Abstract

Our traditional approach in combining measurements and models has been to measure one or more chemical species (we try to pick the important ones) and then comparing with model simulations. Another approach is to assimilate observed species, merging measurements and model chemistry-transport to produce a single, fully fleshed record of a species that merges the best and worst of its parents. A common weakness of these approaches is that they center on the static composition of the atmosphere rather than what is happening in the atmosphere to change composition, i.e., the chemical reactivity, the rates of production and loss of ozone and methane, which are not directly measurable.

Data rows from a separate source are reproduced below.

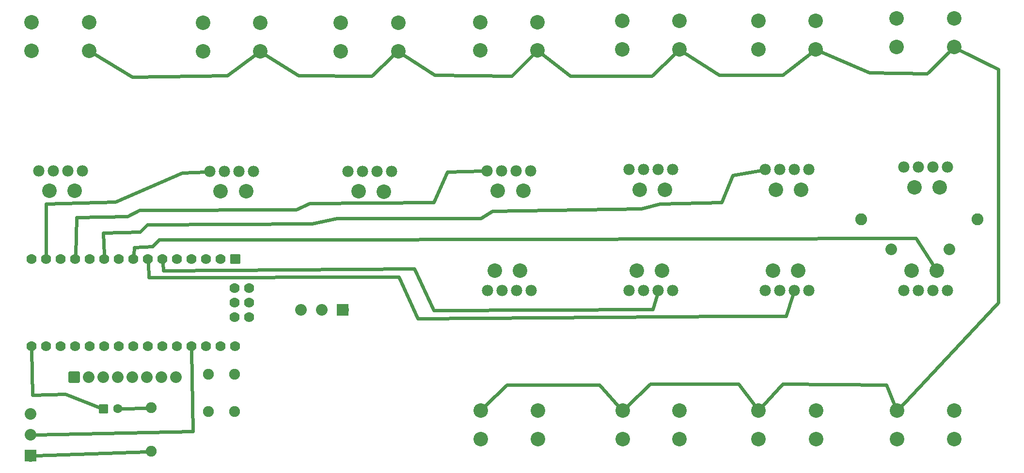
<source format=gtl>
G04 MADE WITH FRITZING*
G04 WWW.FRITZING.ORG*
G04 DOUBLE SIDED*
G04 HOLES PLATED*
G04 CONTOUR ON CENTER OF CONTOUR VECTOR*
%ASAXBY*%
%FSLAX23Y23*%
%MOIN*%
%OFA0B0*%
%SFA1.0B1.0*%
%ADD10C,0.070000*%
%ADD11C,0.100000*%
%ADD12C,0.078000*%
%ADD13C,0.080000*%
%ADD14C,0.075000*%
%ADD15C,0.062992*%
%ADD16C,0.082000*%
%ADD17C,0.024000*%
%ADD18C,0.017000*%
%ADD19C,0.015748*%
%ADD20C,0.020000*%
%ADD21R,0.001000X0.001000*%
%LNCOPPER1*%
G90*
G70*
G54D10*
X1675Y1541D03*
X1575Y1541D03*
X1475Y1541D03*
X1375Y1541D03*
X1275Y1541D03*
X1175Y1541D03*
X1075Y1541D03*
X975Y1541D03*
X875Y1541D03*
X775Y1541D03*
X675Y1541D03*
X575Y1541D03*
X475Y1541D03*
X375Y1541D03*
X275Y1541D03*
X1675Y941D03*
X1575Y941D03*
X1475Y941D03*
X1375Y941D03*
X1275Y941D03*
X1175Y941D03*
X1075Y941D03*
X975Y941D03*
X875Y941D03*
X775Y941D03*
X675Y941D03*
X575Y941D03*
X475Y941D03*
X375Y941D03*
X275Y941D03*
X1770Y1341D03*
X1670Y1341D03*
X1770Y1241D03*
X1670Y1241D03*
X1770Y1141D03*
X1670Y1141D03*
G54D11*
X397Y2009D03*
G54D12*
X323Y2147D03*
X423Y2147D03*
G54D11*
X570Y2009D03*
G54D12*
X523Y2147D03*
X623Y2147D03*
G54D11*
X669Y2974D03*
X669Y3170D03*
X275Y3170D03*
X275Y2974D03*
X1575Y2005D03*
G54D12*
X1501Y2143D03*
X1601Y2143D03*
G54D11*
X1749Y2005D03*
G54D12*
X1701Y2143D03*
X1801Y2143D03*
G54D11*
X1847Y2970D03*
X1847Y3166D03*
X1453Y3166D03*
X1453Y2970D03*
X6499Y1461D03*
G54D12*
X6573Y1323D03*
X6473Y1323D03*
G54D11*
X6326Y1461D03*
G54D12*
X6373Y1323D03*
X6273Y1323D03*
G54D11*
X6228Y496D03*
X6228Y300D03*
X6621Y300D03*
X6621Y496D03*
X5547Y1461D03*
G54D12*
X5621Y1323D03*
X5521Y1323D03*
G54D11*
X5374Y1461D03*
G54D12*
X5421Y1323D03*
X5321Y1323D03*
G54D11*
X5275Y496D03*
X5275Y300D03*
X5669Y300D03*
X5669Y496D03*
X4610Y1461D03*
G54D12*
X4684Y1323D03*
X4584Y1323D03*
G54D11*
X4437Y1461D03*
G54D12*
X4484Y1323D03*
X4384Y1323D03*
G54D11*
X4339Y496D03*
X4339Y300D03*
X4732Y300D03*
X4732Y496D03*
X3634Y1461D03*
G54D12*
X3709Y1323D03*
X3609Y1323D03*
G54D11*
X3461Y1461D03*
G54D12*
X3509Y1323D03*
X3409Y1323D03*
G54D11*
X3363Y496D03*
X3363Y300D03*
X3757Y300D03*
X3757Y496D03*
X6347Y2034D03*
G54D12*
X6273Y2172D03*
X6373Y2172D03*
G54D11*
X6520Y2034D03*
G54D12*
X6473Y2172D03*
X6573Y2172D03*
G54D11*
X6619Y2999D03*
X6619Y3195D03*
X6225Y3195D03*
X6225Y2999D03*
X5395Y2017D03*
G54D12*
X5320Y2155D03*
X5420Y2155D03*
G54D11*
X5568Y2017D03*
G54D12*
X5520Y2155D03*
X5620Y2155D03*
G54D11*
X5666Y2983D03*
X5666Y3179D03*
X5273Y3179D03*
X5273Y2983D03*
X4458Y2017D03*
G54D12*
X4384Y2155D03*
X4484Y2155D03*
G54D11*
X4631Y2017D03*
G54D12*
X4584Y2155D03*
X4684Y2155D03*
G54D11*
X4730Y2983D03*
X4730Y3179D03*
X4336Y3179D03*
X4336Y2983D03*
X3482Y2010D03*
G54D12*
X3408Y2148D03*
X3508Y2148D03*
G54D11*
X3656Y2009D03*
G54D12*
X3608Y2148D03*
X3708Y2148D03*
G54D11*
X3754Y2975D03*
X3754Y3171D03*
X3360Y3171D03*
X3360Y2975D03*
X2524Y2005D03*
G54D12*
X2450Y2143D03*
X2550Y2143D03*
G54D11*
X2697Y2004D03*
G54D12*
X2650Y2143D03*
X2750Y2143D03*
G54D11*
X2796Y2970D03*
X2796Y3166D03*
X2402Y3166D03*
X2402Y2970D03*
G54D13*
X2416Y1189D03*
X2271Y1189D03*
X2126Y1189D03*
X2416Y1189D03*
X2271Y1189D03*
X2126Y1189D03*
X268Y184D03*
X268Y329D03*
X268Y474D03*
X268Y184D03*
X268Y329D03*
X268Y474D03*
G54D14*
X1096Y515D03*
X1096Y215D03*
G54D15*
X768Y509D03*
X867Y509D03*
G54D14*
X1492Y489D03*
X1492Y745D03*
X1670Y489D03*
X1670Y745D03*
G54D16*
X5981Y1812D03*
X6781Y1812D03*
G54D13*
X6187Y1605D03*
X6587Y1605D03*
X567Y725D03*
X667Y725D03*
X767Y725D03*
X867Y725D03*
X967Y725D03*
X1067Y725D03*
X1167Y725D03*
X1267Y725D03*
G54D17*
X1622Y2802D02*
X968Y2794D01*
D02*
X968Y2794D02*
X704Y2953D01*
D02*
X1814Y2946D02*
X1622Y2802D01*
D02*
X2613Y2801D02*
X2112Y2802D01*
D02*
X2112Y2802D02*
X1882Y2948D01*
D02*
X2765Y2942D02*
X2613Y2801D01*
D02*
X3576Y2801D02*
X3047Y2808D01*
D02*
X3047Y2808D02*
X2830Y2948D01*
D02*
X3725Y2946D02*
X3576Y2801D01*
D02*
X4539Y2801D02*
X3979Y2801D01*
D02*
X3979Y2801D02*
X3787Y2950D01*
D02*
X4700Y2954D02*
X4539Y2801D01*
D02*
X5440Y2808D02*
X5005Y2808D01*
D02*
X5005Y2808D02*
X4764Y2961D01*
D02*
X5634Y2957D02*
X5440Y2808D01*
D02*
X6434Y2816D02*
X6038Y2824D01*
D02*
X6038Y2824D02*
X5704Y2966D01*
D02*
X6589Y2970D02*
X6434Y2816D01*
D02*
X6923Y1239D02*
X6256Y526D01*
D02*
X6923Y2847D02*
X6923Y1239D01*
D02*
X6655Y2981D02*
X6923Y2847D01*
D02*
X6154Y673D02*
X5440Y680D01*
D02*
X5440Y680D02*
X5302Y527D01*
D02*
X6212Y534D02*
X6154Y673D01*
D02*
X5137Y680D02*
X4531Y680D01*
D02*
X4531Y680D02*
X4368Y524D01*
D02*
X5250Y529D02*
X5137Y680D01*
D02*
X4181Y673D02*
X3545Y673D01*
D02*
X3545Y673D02*
X3392Y525D01*
D02*
X4311Y527D02*
X4181Y673D01*
D02*
X1311Y2132D02*
X852Y1932D01*
D02*
X852Y1932D02*
X374Y1920D01*
D02*
X374Y1920D02*
X375Y1570D01*
D02*
X1471Y2141D02*
X1311Y2132D01*
D02*
X3133Y2140D02*
X3040Y1931D01*
D02*
X3040Y1931D02*
X2187Y1924D01*
D02*
X2187Y1924D02*
X2094Y1880D01*
D02*
X2094Y1880D02*
X1017Y1876D01*
D02*
X1017Y1876D02*
X935Y1832D01*
D02*
X935Y1832D02*
X583Y1828D01*
D02*
X583Y1828D02*
X576Y1570D01*
D02*
X3378Y2147D02*
X3133Y2140D01*
D02*
X768Y1720D02*
X774Y1570D01*
D02*
X1020Y1728D02*
X768Y1720D01*
D02*
X1072Y1776D02*
X1020Y1728D01*
D02*
X2205Y1783D02*
X1072Y1776D01*
D02*
X2374Y1821D02*
X2205Y1783D01*
D02*
X3363Y1821D02*
X2374Y1821D01*
D02*
X3445Y1870D02*
X3363Y1821D01*
D02*
X4467Y1887D02*
X3445Y1870D01*
D02*
X4598Y1919D02*
X4467Y1887D01*
D02*
X5020Y1931D02*
X4598Y1919D01*
D02*
X5098Y2117D02*
X5020Y1931D01*
D02*
X5291Y2150D02*
X5098Y2117D01*
D02*
X2754Y2156D02*
X2750Y2143D01*
D02*
X2908Y1472D02*
X1180Y1461D01*
D02*
X1180Y1461D02*
X1177Y1512D01*
D02*
X3040Y1185D02*
X2908Y1472D01*
D02*
X4546Y1193D02*
X3040Y1185D01*
D02*
X4576Y1294D02*
X4546Y1193D01*
D02*
X1082Y1412D02*
X1076Y1512D01*
D02*
X2799Y1418D02*
X1082Y1412D01*
D02*
X2931Y1131D02*
X2799Y1418D01*
D02*
X5075Y1146D02*
X2931Y1131D01*
D02*
X5512Y1294D02*
X5463Y1146D01*
D02*
X5463Y1146D02*
X5075Y1146D01*
D02*
X2246Y1672D02*
X1152Y1674D01*
D02*
X6356Y1682D02*
X2246Y1672D01*
D02*
X1152Y1674D02*
X1106Y1628D01*
D02*
X1106Y1628D02*
X981Y1620D01*
D02*
X981Y1620D02*
X977Y1570D01*
D02*
X6477Y1495D02*
X6356Y1682D01*
D02*
X1385Y354D02*
X1375Y912D01*
D02*
X302Y330D02*
X1385Y354D01*
D02*
X893Y509D02*
X1067Y514D01*
D02*
X508Y610D02*
X743Y518D01*
D02*
X282Y603D02*
X508Y610D01*
D02*
X275Y912D02*
X282Y603D01*
D02*
X302Y185D02*
X1067Y214D01*
G54D18*
X1701Y1515D02*
X1648Y1515D01*
X1648Y1568D01*
X1701Y1568D01*
X1701Y1515D01*
D02*
G54D19*
X792Y485D02*
X744Y485D01*
X744Y532D01*
X792Y532D01*
X792Y485D01*
D02*
G54D20*
X537Y755D02*
X597Y755D01*
X597Y695D01*
X537Y695D01*
X537Y755D01*
D02*
G54D21*
X2376Y1230D02*
X2454Y1230D01*
X2375Y1229D02*
X2454Y1229D01*
X2375Y1228D02*
X2454Y1228D01*
X2375Y1227D02*
X2454Y1227D01*
X2375Y1226D02*
X2454Y1226D01*
X2375Y1225D02*
X2454Y1225D01*
X2375Y1224D02*
X2454Y1224D01*
X2375Y1223D02*
X2454Y1223D01*
X2375Y1222D02*
X2454Y1222D01*
X2375Y1221D02*
X2454Y1221D01*
X2375Y1220D02*
X2454Y1220D01*
X2375Y1219D02*
X2454Y1219D01*
X2375Y1218D02*
X2454Y1218D01*
X2375Y1217D02*
X2454Y1217D01*
X2375Y1216D02*
X2454Y1216D01*
X2375Y1215D02*
X2454Y1215D01*
X2375Y1214D02*
X2454Y1214D01*
X2375Y1213D02*
X2408Y1213D01*
X2422Y1213D02*
X2454Y1213D01*
X2375Y1212D02*
X2405Y1212D01*
X2425Y1212D02*
X2454Y1212D01*
X2375Y1211D02*
X2403Y1211D01*
X2427Y1211D02*
X2454Y1211D01*
X2375Y1210D02*
X2401Y1210D01*
X2428Y1210D02*
X2454Y1210D01*
X2375Y1209D02*
X2400Y1209D01*
X2430Y1209D02*
X2454Y1209D01*
X2375Y1208D02*
X2399Y1208D01*
X2431Y1208D02*
X2454Y1208D01*
X2375Y1207D02*
X2398Y1207D01*
X2432Y1207D02*
X2454Y1207D01*
X2375Y1206D02*
X2397Y1206D01*
X2433Y1206D02*
X2454Y1206D01*
X2375Y1205D02*
X2396Y1205D01*
X2434Y1205D02*
X2454Y1205D01*
X2375Y1204D02*
X2395Y1204D01*
X2435Y1204D02*
X2454Y1204D01*
X2375Y1203D02*
X2395Y1203D01*
X2435Y1203D02*
X2454Y1203D01*
X2375Y1202D02*
X2394Y1202D01*
X2436Y1202D02*
X2454Y1202D01*
X2375Y1201D02*
X2393Y1201D01*
X2436Y1201D02*
X2454Y1201D01*
X2375Y1200D02*
X2393Y1200D01*
X2437Y1200D02*
X2454Y1200D01*
X2375Y1199D02*
X2392Y1199D01*
X2437Y1199D02*
X2454Y1199D01*
X2375Y1198D02*
X2392Y1198D01*
X2438Y1198D02*
X2454Y1198D01*
X2375Y1197D02*
X2392Y1197D01*
X2438Y1197D02*
X2454Y1197D01*
X2375Y1196D02*
X2391Y1196D01*
X2438Y1196D02*
X2454Y1196D01*
X2375Y1195D02*
X2391Y1195D01*
X2438Y1195D02*
X2454Y1195D01*
X2375Y1194D02*
X2391Y1194D01*
X2439Y1194D02*
X2454Y1194D01*
X2375Y1193D02*
X2391Y1193D01*
X2439Y1193D02*
X2454Y1193D01*
X2375Y1192D02*
X2391Y1192D01*
X2439Y1192D02*
X2454Y1192D01*
X2375Y1191D02*
X2391Y1191D01*
X2439Y1191D02*
X2454Y1191D01*
X2375Y1190D02*
X2391Y1190D01*
X2439Y1190D02*
X2454Y1190D01*
X2375Y1189D02*
X2391Y1189D01*
X2439Y1189D02*
X2454Y1189D01*
X2375Y1188D02*
X2391Y1188D01*
X2439Y1188D02*
X2454Y1188D01*
X2375Y1187D02*
X2391Y1187D01*
X2439Y1187D02*
X2454Y1187D01*
X2375Y1186D02*
X2391Y1186D01*
X2439Y1186D02*
X2454Y1186D01*
X2375Y1185D02*
X2391Y1185D01*
X2438Y1185D02*
X2454Y1185D01*
X2375Y1184D02*
X2392Y1184D01*
X2438Y1184D02*
X2454Y1184D01*
X2375Y1183D02*
X2392Y1183D01*
X2438Y1183D02*
X2454Y1183D01*
X2375Y1182D02*
X2392Y1182D01*
X2437Y1182D02*
X2454Y1182D01*
X2375Y1181D02*
X2393Y1181D01*
X2437Y1181D02*
X2454Y1181D01*
X2375Y1180D02*
X2393Y1180D01*
X2437Y1180D02*
X2454Y1180D01*
X2375Y1179D02*
X2394Y1179D01*
X2436Y1179D02*
X2454Y1179D01*
X2375Y1178D02*
X2394Y1178D01*
X2436Y1178D02*
X2454Y1178D01*
X2375Y1177D02*
X2395Y1177D01*
X2435Y1177D02*
X2454Y1177D01*
X2375Y1176D02*
X2396Y1176D01*
X2434Y1176D02*
X2454Y1176D01*
X2375Y1175D02*
X2396Y1175D01*
X2433Y1175D02*
X2454Y1175D01*
X2375Y1174D02*
X2397Y1174D01*
X2433Y1174D02*
X2454Y1174D01*
X2375Y1173D02*
X2398Y1173D01*
X2431Y1173D02*
X2454Y1173D01*
X2375Y1172D02*
X2399Y1172D01*
X2430Y1172D02*
X2454Y1172D01*
X2375Y1171D02*
X2401Y1171D01*
X2429Y1171D02*
X2454Y1171D01*
X2375Y1170D02*
X2402Y1170D01*
X2428Y1170D02*
X2454Y1170D01*
X2375Y1169D02*
X2404Y1169D01*
X2426Y1169D02*
X2454Y1169D01*
X2375Y1168D02*
X2406Y1168D01*
X2423Y1168D02*
X2454Y1168D01*
X2375Y1167D02*
X2410Y1167D01*
X2420Y1167D02*
X2454Y1167D01*
X2375Y1166D02*
X2454Y1166D01*
X2375Y1165D02*
X2454Y1165D01*
X2375Y1164D02*
X2454Y1164D01*
X2375Y1163D02*
X2454Y1163D01*
X2375Y1162D02*
X2454Y1162D01*
X2375Y1161D02*
X2454Y1161D01*
X2375Y1160D02*
X2454Y1160D01*
X2375Y1159D02*
X2454Y1159D01*
X2375Y1158D02*
X2454Y1158D01*
X2375Y1157D02*
X2454Y1157D01*
X2375Y1156D02*
X2454Y1156D01*
X2375Y1155D02*
X2454Y1155D01*
X2375Y1154D02*
X2454Y1154D01*
X2375Y1153D02*
X2454Y1153D01*
X2375Y1152D02*
X2454Y1152D01*
X2375Y1151D02*
X2454Y1151D01*
X228Y225D02*
X307Y225D01*
X228Y224D02*
X307Y224D01*
X228Y223D02*
X307Y223D01*
X228Y222D02*
X307Y222D01*
X228Y221D02*
X307Y221D01*
X228Y220D02*
X307Y220D01*
X228Y219D02*
X307Y219D01*
X228Y218D02*
X307Y218D01*
X228Y217D02*
X307Y217D01*
X228Y216D02*
X307Y216D01*
X228Y215D02*
X307Y215D01*
X228Y214D02*
X307Y214D01*
X228Y213D02*
X307Y213D01*
X228Y212D02*
X307Y212D01*
X228Y211D02*
X307Y211D01*
X228Y210D02*
X307Y210D01*
X228Y209D02*
X307Y209D01*
X228Y208D02*
X260Y208D01*
X275Y208D02*
X307Y208D01*
X228Y207D02*
X257Y207D01*
X277Y207D02*
X307Y207D01*
X228Y206D02*
X255Y206D01*
X279Y206D02*
X307Y206D01*
X228Y205D02*
X254Y205D01*
X281Y205D02*
X307Y205D01*
X228Y204D02*
X252Y204D01*
X282Y204D02*
X307Y204D01*
X228Y203D02*
X251Y203D01*
X283Y203D02*
X307Y203D01*
X228Y202D02*
X250Y202D01*
X285Y202D02*
X307Y202D01*
X228Y201D02*
X249Y201D01*
X285Y201D02*
X307Y201D01*
X228Y200D02*
X248Y200D01*
X286Y200D02*
X307Y200D01*
X228Y199D02*
X247Y199D01*
X287Y199D02*
X307Y199D01*
X228Y198D02*
X247Y198D01*
X288Y198D02*
X307Y198D01*
X228Y197D02*
X246Y197D01*
X288Y197D02*
X307Y197D01*
X228Y196D02*
X246Y196D01*
X289Y196D02*
X307Y196D01*
X228Y195D02*
X245Y195D01*
X289Y195D02*
X307Y195D01*
X228Y194D02*
X245Y194D01*
X290Y194D02*
X307Y194D01*
X228Y193D02*
X244Y193D01*
X290Y193D02*
X307Y193D01*
X228Y192D02*
X244Y192D01*
X290Y192D02*
X307Y192D01*
X228Y191D02*
X244Y191D01*
X291Y191D02*
X307Y191D01*
X228Y190D02*
X244Y190D01*
X291Y190D02*
X307Y190D01*
X228Y189D02*
X243Y189D01*
X291Y189D02*
X307Y189D01*
X228Y188D02*
X243Y188D01*
X291Y188D02*
X307Y188D01*
X228Y187D02*
X243Y187D01*
X291Y187D02*
X307Y187D01*
X228Y186D02*
X243Y186D01*
X291Y186D02*
X307Y186D01*
X228Y185D02*
X243Y185D01*
X291Y185D02*
X307Y185D01*
X228Y184D02*
X243Y184D01*
X291Y184D02*
X307Y184D01*
X228Y183D02*
X243Y183D01*
X291Y183D02*
X307Y183D01*
X228Y182D02*
X243Y182D01*
X291Y182D02*
X307Y182D01*
X228Y181D02*
X244Y181D01*
X291Y181D02*
X307Y181D01*
X228Y180D02*
X244Y180D01*
X291Y180D02*
X307Y180D01*
X228Y179D02*
X244Y179D01*
X290Y179D02*
X307Y179D01*
X228Y178D02*
X244Y178D01*
X290Y178D02*
X307Y178D01*
X228Y177D02*
X245Y177D01*
X290Y177D02*
X307Y177D01*
X228Y176D02*
X245Y176D01*
X289Y176D02*
X307Y176D01*
X228Y175D02*
X246Y175D01*
X289Y175D02*
X307Y175D01*
X228Y174D02*
X246Y174D01*
X288Y174D02*
X307Y174D01*
X228Y173D02*
X247Y173D01*
X288Y173D02*
X307Y173D01*
X228Y172D02*
X247Y172D01*
X287Y172D02*
X307Y172D01*
X228Y171D02*
X248Y171D01*
X286Y171D02*
X307Y171D01*
X228Y170D02*
X249Y170D01*
X286Y170D02*
X307Y170D01*
X228Y169D02*
X250Y169D01*
X285Y169D02*
X307Y169D01*
X228Y168D02*
X251Y168D01*
X284Y168D02*
X307Y168D01*
X228Y167D02*
X252Y167D01*
X283Y167D02*
X307Y167D01*
X228Y166D02*
X253Y166D01*
X281Y166D02*
X307Y166D01*
X228Y165D02*
X255Y165D01*
X280Y165D02*
X307Y165D01*
X228Y164D02*
X257Y164D01*
X278Y164D02*
X307Y164D01*
X228Y163D02*
X259Y163D01*
X275Y163D02*
X307Y163D01*
X228Y162D02*
X264Y162D01*
X271Y162D02*
X307Y162D01*
X228Y161D02*
X307Y161D01*
X228Y160D02*
X307Y160D01*
X228Y159D02*
X307Y159D01*
X228Y158D02*
X307Y158D01*
X228Y157D02*
X307Y157D01*
X228Y156D02*
X307Y156D01*
X228Y155D02*
X307Y155D01*
X228Y154D02*
X307Y154D01*
X228Y153D02*
X307Y153D01*
X228Y152D02*
X307Y152D01*
X228Y151D02*
X307Y151D01*
X228Y150D02*
X307Y150D01*
X228Y149D02*
X307Y149D01*
X228Y148D02*
X307Y148D01*
X228Y147D02*
X307Y147D01*
X228Y146D02*
X307Y146D01*
D02*
G04 End of Copper1*
M02*
</source>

The NASA Atmospheric Tomography (ATom) Mission was designed to go after the reactivity of the troposphere, identifying “Which Air Matters?” ATom completed its fourth and final deployment in May 2018. It has circumnavigated the global troposphere over 4 seasons. It has characterized the chemistry and transport history of the remote troposphere, through the Pacific and Atlantic Ocean basins, over Antarctica and the Arctic. Using the 10-second averages (2.5 km) with constant profiling from 500 ft to 12 km, ATom has collected chemical specification for over 120,000 air parcels, with enough information to be able to describe (with models) the subsequent 24-hour evolution of the parcel in terms of ozone and methane. This chemical climatology allows us to evaluate chemistry-climate models and identifies the ‘hot’ parcels that are driving the evolution of the troposphere. ATom also measured a climatology of photolysis rates that allows us to test the role of clouds in driving photochemistry and reactivity. This talk presents the strategy, design and some early results from the ATom models and measurements.

For an introduction to the approach and methodologies see the two pre-ATom papers: Atmos. Chem. Phys., 17(14), 9081-9102, doi: 10.5194/acp-17-9081-2017. “Global Atmospheric Chemistry – Which Air Matters” Atmos. Meas. Tech., 11, 2653–2668, 2018, doi: 10.5194/amt-11-2653-2018. “How well can global chemistry models calculate the reactivity of short-lived greenhouse gases in the remote troposphere, knowing the chemical composition,”